Les faits dans ces différents dossiers se sont déroulés tous au cour de ce mois de mai. Deux dans la sous-préfecture de Parawol et un dans celle de Diountou.
Des peines identiques sont prononcées contre l’ensemble des personnes poursuivies dans ces trois affaires liées au mariage précoce. A signaler que ce sont en tout 10 personnes qui sont mises en cause. Les filles victimes quant à elles, ne sont âgées que de 17 ans.

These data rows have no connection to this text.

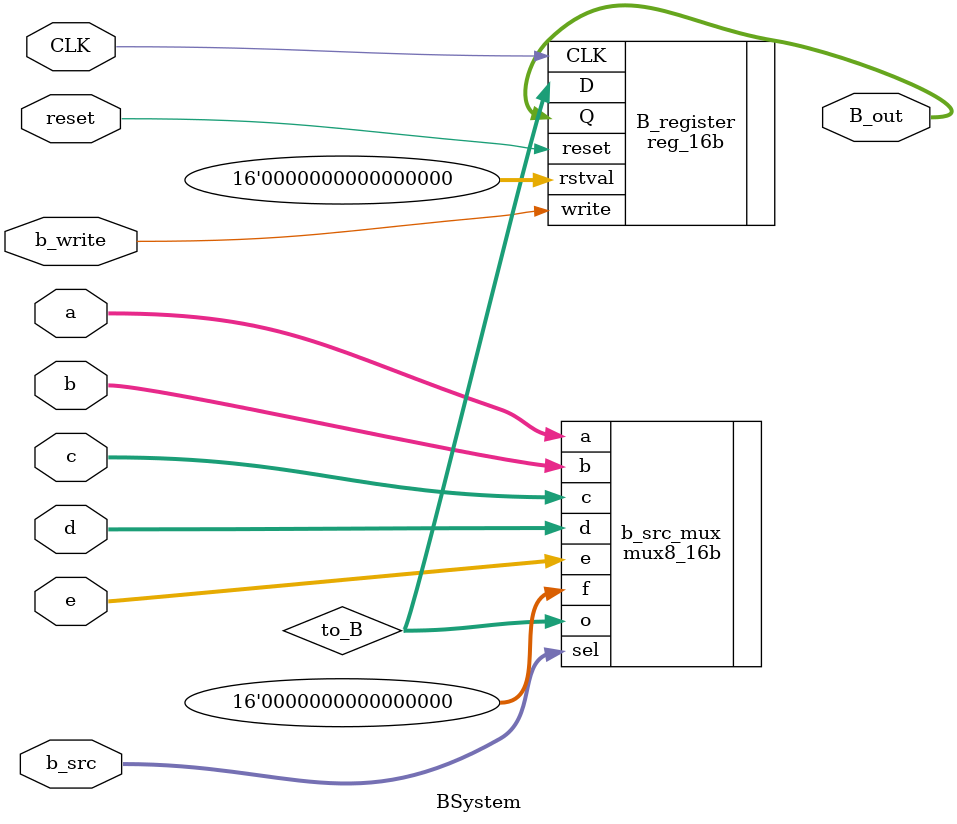
<source format=v>
`timescale 1ns / 1ps
module BSystem(
	input [15:0] a,
	input [15:0] b,
	input [15:0] c,
	input [15:0] d,
	input [15:0] e,
	input [2:0] b_src,
	input b_write,
	input reset,
	input CLK,
	output [15:0] B_out
   );
	
	wire [15:0] to_B;
	
	mux8_16b b_src_mux(
		.a(a),
		.b(b),
		.c(c),
		.d(d),
		.e(e),
		.f(16'b0), //GND
		.sel(b_src),
		.o(to_B)
	);
	
	reg_16b B_register(
		.D(to_B),
		.rstval(16'b0),
		.write(b_write),
		.reset(reset),
		.CLK(CLK),
		.Q(B_out)
	);


endmodule

</source>
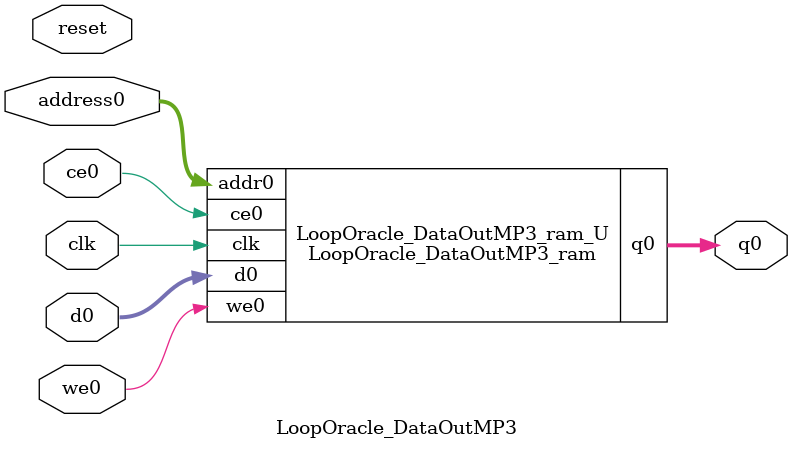
<source format=v>
`timescale 1 ns / 1 ps
module LoopOracle_DataOutMP3_ram (addr0, ce0, d0, we0, q0,  clk);

parameter DWIDTH = 32;
parameter AWIDTH = 8;
parameter MEM_SIZE = 192;

input[AWIDTH-1:0] addr0;
input ce0;
input[DWIDTH-1:0] d0;
input we0;
output reg[DWIDTH-1:0] q0;
input clk;

(* ram_style = "block" *)reg [DWIDTH-1:0] ram[0:MEM_SIZE-1];




always @(posedge clk)  
begin 
    if (ce0) 
    begin
        if (we0) 
        begin 
            ram[addr0] <= d0; 
        end 
        q0 <= ram[addr0];
    end
end


endmodule

`timescale 1 ns / 1 ps
module LoopOracle_DataOutMP3(
    reset,
    clk,
    address0,
    ce0,
    we0,
    d0,
    q0);

parameter DataWidth = 32'd32;
parameter AddressRange = 32'd192;
parameter AddressWidth = 32'd8;
input reset;
input clk;
input[AddressWidth - 1:0] address0;
input ce0;
input we0;
input[DataWidth - 1:0] d0;
output[DataWidth - 1:0] q0;



LoopOracle_DataOutMP3_ram LoopOracle_DataOutMP3_ram_U(
    .clk( clk ),
    .addr0( address0 ),
    .ce0( ce0 ),
    .we0( we0 ),
    .d0( d0 ),
    .q0( q0 ));

endmodule


</source>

Après les débats, les prévenus sont tous reconnus coupables des faits de mariage précoce et mise en danger de personnes.
Pour la répression, les personnes mises en cause sont condamnées à deux ans assorti de sursis et au payement d’une amende de 2 millions chacune et les dépenses mises à leurs charges.
Ces trois dossiers traités par la justice de paix rappellent que le mariage précoce demeure un défi majeur pour les communautés et les autorités.
Au-delà des condamnations, la lutte passe aussi par l’éducation, la sensibilisation et une mobilisation collective pour garantir aux enfants un avenir plus sûr.